Je m'appelle Ropiquet, Ropiquet,

Si la bonne femme savait mon nom, elle serait bien aise.»

La femme leva les yeux et reconnut son homme. Elle se hâta d'écrire sur son soulier le nom qu'elle venait d'entendre, et, en s'en retournant au logis, elle répéta tout le long du chemin: «Ropiquet, Ropiquet.» Elle ne fut pas plus tôt rentrée chez elle, que le diable arriva. «Voilà votre toile,» lui dit-il. «Maintenant, savez-vous mon nom?—Vous vous appelez Eugène?—Non, ma bonne femme.—Emile?—Vous n'y êtes pas.—Vous vous appelez peut-être bien Ropiquet?—Ah!» cria le diable, «si tu n'avais été sous l'arbre, tu ne l'aurais jamais su!» Et il s'enfuit dans la forêt en poussant des hurlements épouvantables et en renversant les arbres sur son passage.

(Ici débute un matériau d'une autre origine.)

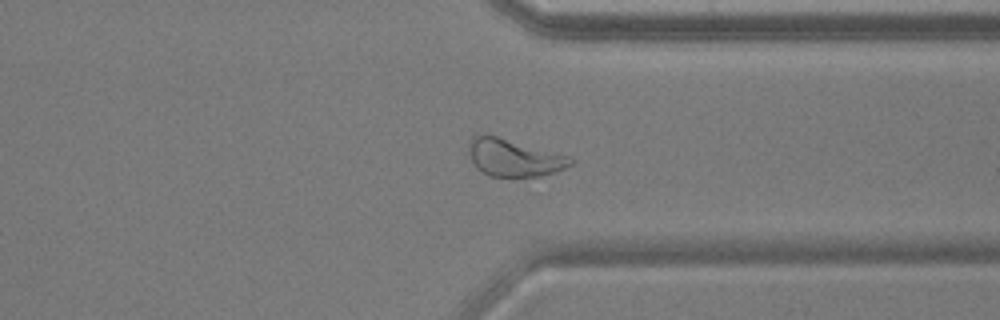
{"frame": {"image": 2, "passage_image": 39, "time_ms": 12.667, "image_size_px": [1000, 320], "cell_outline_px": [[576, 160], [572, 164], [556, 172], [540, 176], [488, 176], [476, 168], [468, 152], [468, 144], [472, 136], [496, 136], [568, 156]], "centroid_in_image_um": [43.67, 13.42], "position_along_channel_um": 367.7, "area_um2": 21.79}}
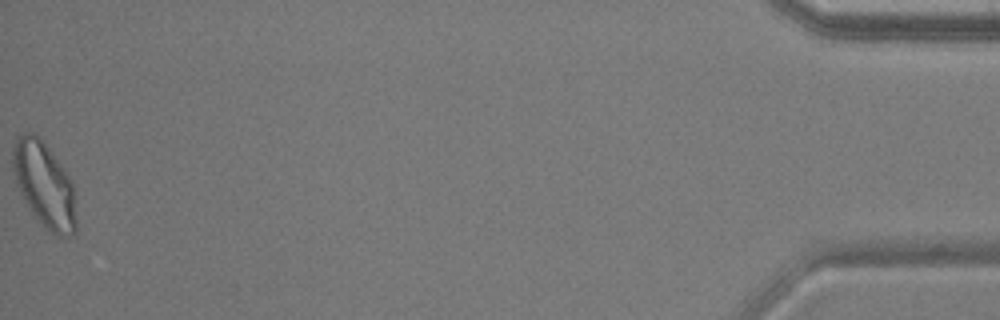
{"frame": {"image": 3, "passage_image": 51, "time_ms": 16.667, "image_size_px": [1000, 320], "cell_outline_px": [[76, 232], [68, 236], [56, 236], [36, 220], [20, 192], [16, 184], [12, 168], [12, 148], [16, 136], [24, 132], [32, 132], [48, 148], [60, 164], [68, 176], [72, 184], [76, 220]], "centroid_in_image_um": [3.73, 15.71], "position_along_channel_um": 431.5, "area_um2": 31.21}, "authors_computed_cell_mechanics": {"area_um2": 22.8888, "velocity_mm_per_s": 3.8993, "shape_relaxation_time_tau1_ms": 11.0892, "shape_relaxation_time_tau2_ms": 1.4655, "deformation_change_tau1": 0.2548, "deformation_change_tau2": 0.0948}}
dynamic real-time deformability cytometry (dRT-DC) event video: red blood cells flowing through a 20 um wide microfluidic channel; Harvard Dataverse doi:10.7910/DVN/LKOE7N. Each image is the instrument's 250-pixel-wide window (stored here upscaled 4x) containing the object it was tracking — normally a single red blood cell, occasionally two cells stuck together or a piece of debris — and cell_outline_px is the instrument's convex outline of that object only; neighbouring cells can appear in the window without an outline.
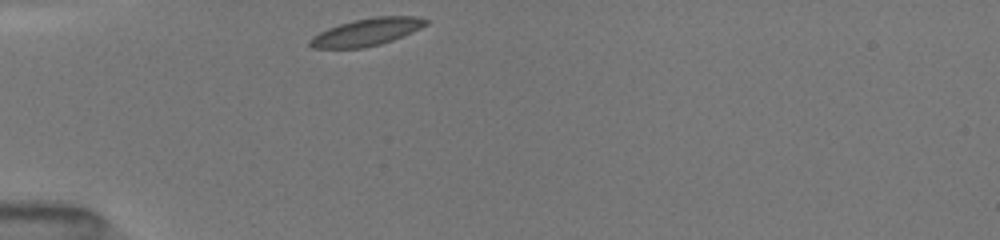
{"species": "common noctule bat (a hibernating species)", "species_latin": "Nyctalus noctula", "temperature_condition": "room temperature", "stored_images_in_passage": 30, "camera_frame_rate_fps": 3000, "um_per_image_px": 0.085, "animal": {"sex": "female", "body_mass_g": 19.5, "forearm_length_mm": 54.1}, "frame": {"image": 1, "passage_image": 1, "time_ms": 0.0, "image_size_px": [1000, 240], "cell_outline_px": [[428, 24], [420, 28], [392, 40], [380, 44], [360, 48], [312, 48], [308, 44], [308, 40], [312, 36], [328, 28], [352, 20], [376, 16], [412, 16], [428, 20]], "centroid_in_image_um": [31.12, 2.72], "position_along_channel_um": 53.9, "area_um2": 18.32}}
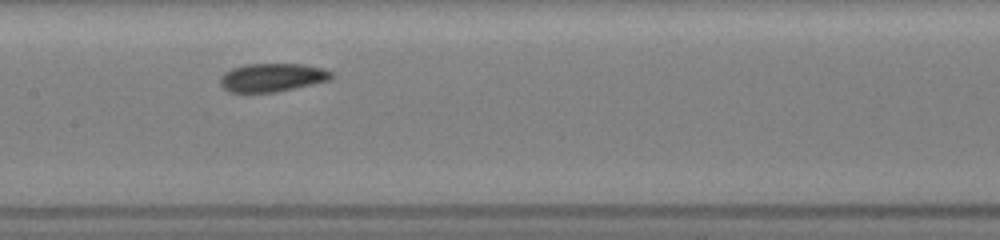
{"frame": {"image": 2, "passage_image": 12, "time_ms": 3.667, "image_size_px": [1000, 240], "cell_outline_px": [[332, 76], [328, 80], [276, 92], [228, 92], [220, 84], [220, 76], [224, 72], [232, 68], [244, 64], [304, 64], [320, 68], [332, 72]], "centroid_in_image_um": [23.07, 6.58], "position_along_channel_um": 184.3, "area_um2": 18.21}}
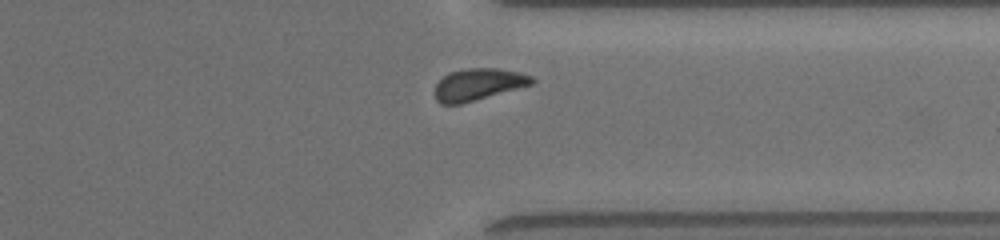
{"frame": {"image": 3, "passage_image": 26, "time_ms": 8.333, "image_size_px": [1000, 240], "cell_outline_px": [[536, 80], [532, 84], [460, 104], [440, 104], [436, 100], [436, 84], [448, 72], [468, 68], [500, 68], [532, 76]], "centroid_in_image_um": [40.64, 7.16], "position_along_channel_um": 370.8, "area_um2": 17.74}, "authors_computed_cell_mechanics": {"area_um2": 18.2359, "velocity_mm_per_s": 3.9925, "shape_relaxation_time_tau1_ms": 2.1472, "shape_relaxation_time_tau2_ms": 3.9414, "deformation_change_tau1": 0.0559, "deformation_change_tau2": 0.0673}}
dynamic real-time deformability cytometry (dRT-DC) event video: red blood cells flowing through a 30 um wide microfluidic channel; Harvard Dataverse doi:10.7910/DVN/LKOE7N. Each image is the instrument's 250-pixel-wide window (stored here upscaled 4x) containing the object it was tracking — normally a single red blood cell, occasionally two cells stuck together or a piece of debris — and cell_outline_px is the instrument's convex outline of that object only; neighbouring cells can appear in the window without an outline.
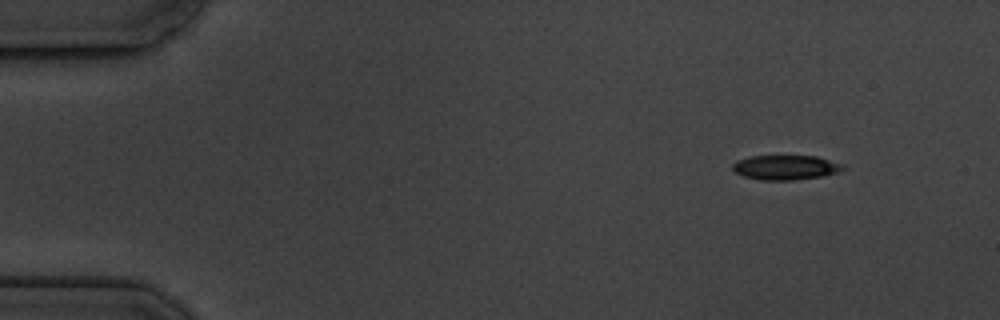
{"species": "common noctule bat (a hibernating species)", "species_latin": "Nyctalus noctula", "temperature_condition": "cold", "stored_images_in_passage": 6, "camera_frame_rate_fps": 3000, "um_per_image_px": 0.085, "animal": {"sex": "male", "body_mass_g": 19.5, "forearm_length_mm": 54.6}, "frame": {"image": 1, "passage_image": 1, "time_ms": 0.0, "image_size_px": [1000, 320], "cell_outline_px": [[848, 168], [824, 176], [792, 180], [760, 180], [744, 176], [736, 172], [732, 168], [732, 164], [736, 160], [748, 156], [816, 156], [844, 164]], "centroid_in_image_um": [66.79, 14.23], "position_along_channel_um": 18.2, "area_um2": 15.95}}
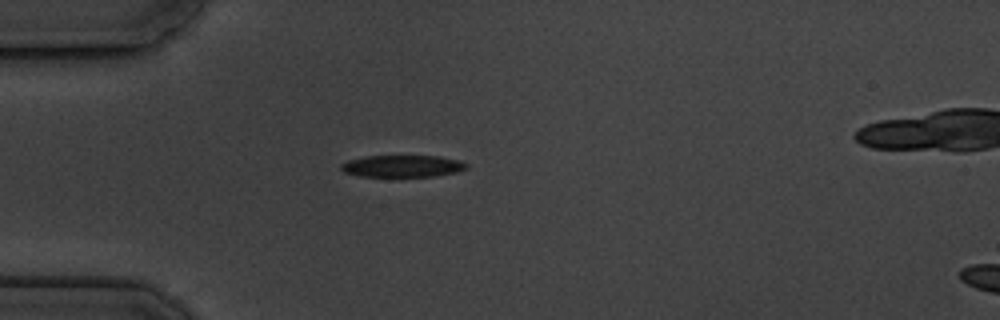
{"frame": {"image": 2, "passage_image": 3, "time_ms": 3.333, "image_size_px": [1000, 320], "cell_outline_px": [[468, 168], [456, 172], [432, 176], [360, 176], [344, 172], [340, 168], [340, 164], [348, 160], [364, 156], [440, 156], [460, 160], [468, 164]], "centroid_in_image_um": [34.21, 14.11], "position_along_channel_um": 50.8, "area_um2": 16.01}}
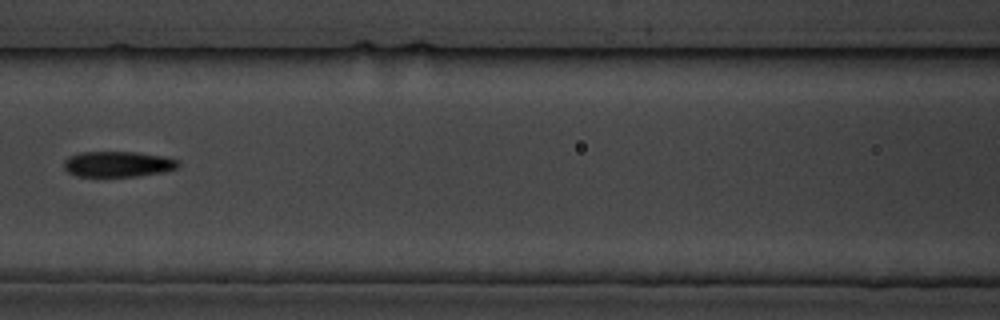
{"frame": {"image": 3, "passage_image": 6, "time_ms": 6.667, "image_size_px": [1000, 320], "cell_outline_px": [[180, 164], [176, 168], [160, 172], [136, 176], [76, 176], [68, 172], [64, 168], [64, 160], [68, 156], [80, 152], [136, 152], [164, 156], [176, 160]], "centroid_in_image_um": [9.97, 13.94], "position_along_channel_um": 156.6, "area_um2": 16.94}}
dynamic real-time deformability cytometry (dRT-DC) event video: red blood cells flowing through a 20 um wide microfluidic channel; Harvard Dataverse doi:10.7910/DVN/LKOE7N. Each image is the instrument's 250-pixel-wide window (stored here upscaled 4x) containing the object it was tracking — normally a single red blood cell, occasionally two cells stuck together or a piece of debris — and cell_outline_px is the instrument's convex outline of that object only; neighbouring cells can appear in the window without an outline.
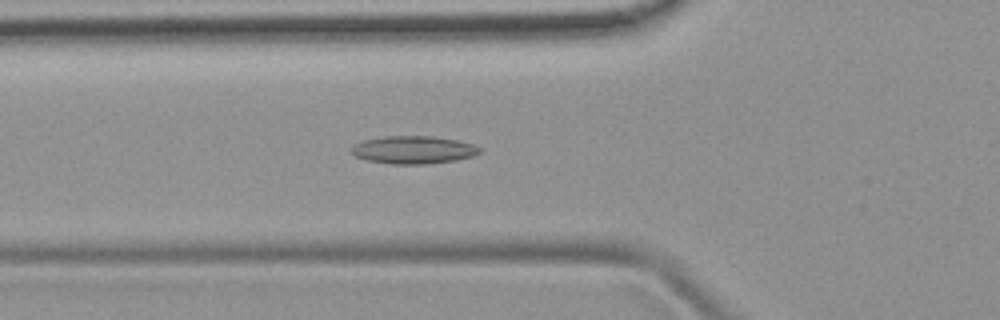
{"species": "common noctule bat (a hibernating species)", "species_latin": "Nyctalus noctula", "temperature_condition": "room temperature", "stored_images_in_passage": 43, "camera_frame_rate_fps": 3000, "um_per_image_px": 0.085, "animal": {"sex": "female", "body_mass_g": 19.9}, "frame": {"image": 1, "passage_image": 12, "time_ms": 3.667, "image_size_px": [1000, 320], "cell_outline_px": [[480, 152], [472, 156], [456, 160], [424, 164], [392, 164], [368, 160], [356, 156], [352, 152], [352, 148], [356, 144], [364, 140], [384, 136], [432, 136], [456, 140], [472, 144], [480, 148]], "centroid_in_image_um": [35.15, 12.73], "position_along_channel_um": 90.7, "area_um2": 20.46}}
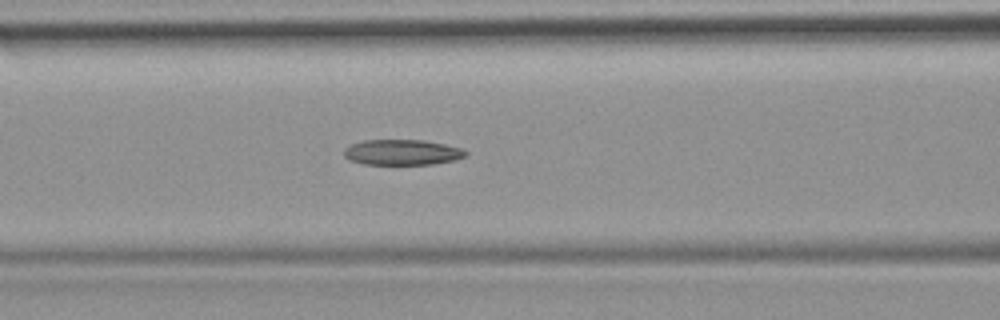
{"frame": {"image": 2, "passage_image": 15, "time_ms": 4.667, "image_size_px": [1000, 320], "cell_outline_px": [[468, 152], [464, 156], [456, 160], [432, 164], [364, 164], [348, 160], [344, 156], [344, 148], [352, 144], [364, 140], [424, 140], [444, 144], [460, 148]], "centroid_in_image_um": [34.16, 12.95], "position_along_channel_um": 132.4, "area_um2": 18.03}}
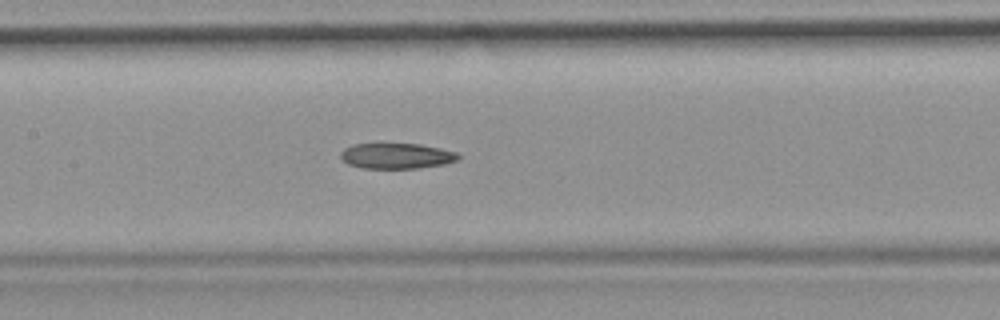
{"frame": {"image": 3, "passage_image": 18, "time_ms": 5.667, "image_size_px": [1000, 320], "cell_outline_px": [[460, 160], [444, 164], [420, 168], [360, 168], [348, 164], [340, 156], [340, 152], [344, 148], [352, 144], [420, 144], [440, 148], [456, 152], [460, 156]], "centroid_in_image_um": [33.72, 13.25], "position_along_channel_um": 173.7, "area_um2": 17.57}}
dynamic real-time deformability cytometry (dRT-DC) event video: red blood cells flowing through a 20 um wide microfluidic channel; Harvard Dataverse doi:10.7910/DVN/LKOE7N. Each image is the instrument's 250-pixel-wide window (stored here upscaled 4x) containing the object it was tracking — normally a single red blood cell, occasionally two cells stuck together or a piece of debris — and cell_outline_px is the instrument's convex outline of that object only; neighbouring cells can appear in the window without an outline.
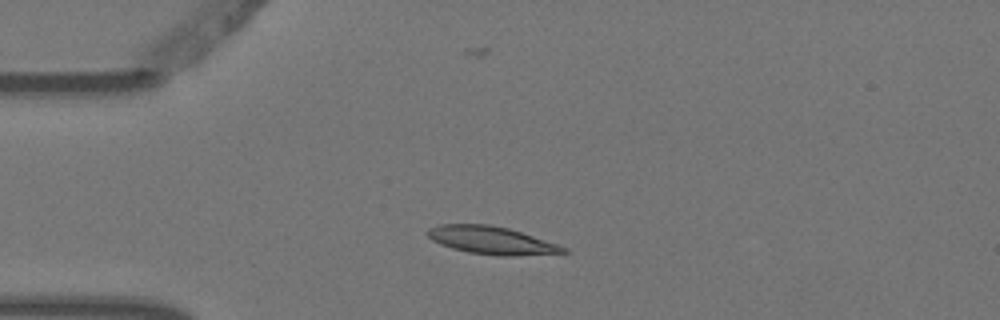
{"species": "Egyptian fruit bat (a non-hibernating species)", "species_latin": "Rousettus aegyptiacus", "temperature_condition": "warm", "stored_images_in_passage": 3, "camera_frame_rate_fps": 3000, "um_per_image_px": 0.085, "animal": {"sex": "female"}, "frame": {"image": 1, "passage_image": 2, "time_ms": 0.333, "image_size_px": [1000, 320], "cell_outline_px": [[572, 252], [516, 256], [500, 256], [468, 252], [452, 248], [440, 244], [432, 240], [428, 236], [428, 228], [440, 224], [488, 224], [508, 228], [568, 248]], "centroid_in_image_um": [41.78, 20.43], "position_along_channel_um": 43.2, "area_um2": 21.85}}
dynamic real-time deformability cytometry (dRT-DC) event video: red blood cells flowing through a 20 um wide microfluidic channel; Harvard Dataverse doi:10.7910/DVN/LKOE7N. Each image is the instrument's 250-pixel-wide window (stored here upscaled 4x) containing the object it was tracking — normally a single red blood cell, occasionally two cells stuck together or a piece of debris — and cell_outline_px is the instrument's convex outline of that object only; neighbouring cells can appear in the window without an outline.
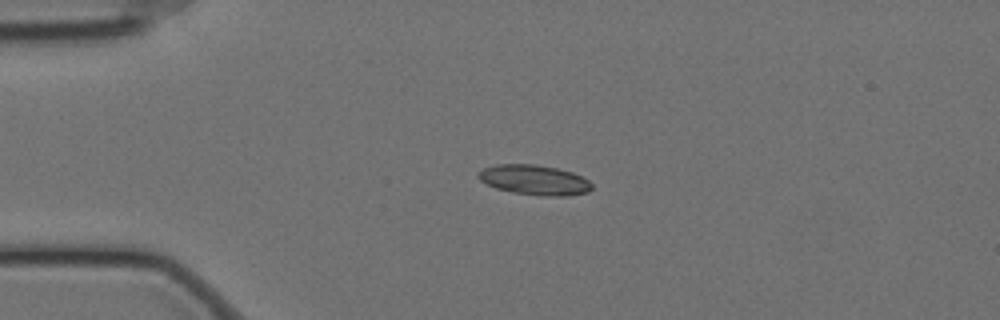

Moi, j'étais sur un chêne: je n'ai eu que le temps de sauter sur l'arbre voisin et je suis revenu.

REMARQUES

Il a été recueilli des contes de ce genre dans le «nord-ouest de la France» (Mélusine, 1877, col. 150); dans la Haute-Bretagne (Sébillot, I, no 48 et variante); dans la Basse-Normandie (J. Fleury, p. 190); en Picardie (Romania, VIII, p. 222);—en Allemagne (Grimm, no 55; Prœhle, II, no 20; Müllenhoff, pp. 306-309 et p. 409; Kuhn, Westfælische Sagen, I, p. 298);—en Autriche (Vernaleken, nos 2 et 3);—en Suède (Cavallius, no 10);—chez des populations polonaises de la Prusse orientale (Tœppen, p. 138)[251];—chez les Lithuaniens (Schleicher, p. 56);—chez les Slovaques de Hongrie (Chodzko, p. 341);—dans le Tyrol italien (Schneller, no 55),—en Sicile (Gonzenbach, no 84);—dans le pays basque (Webster, p. 56);—en Islande (Arnason, p. 27), et aussi, d'après M. R. Kœhler, en Flandre, en Angleterre, en Irlande (remarques sur le conte sicilien no 84 de la collection Gonzenbach) et en Hongrie (Zeitschrift für romanische Philologie, II, p. 351).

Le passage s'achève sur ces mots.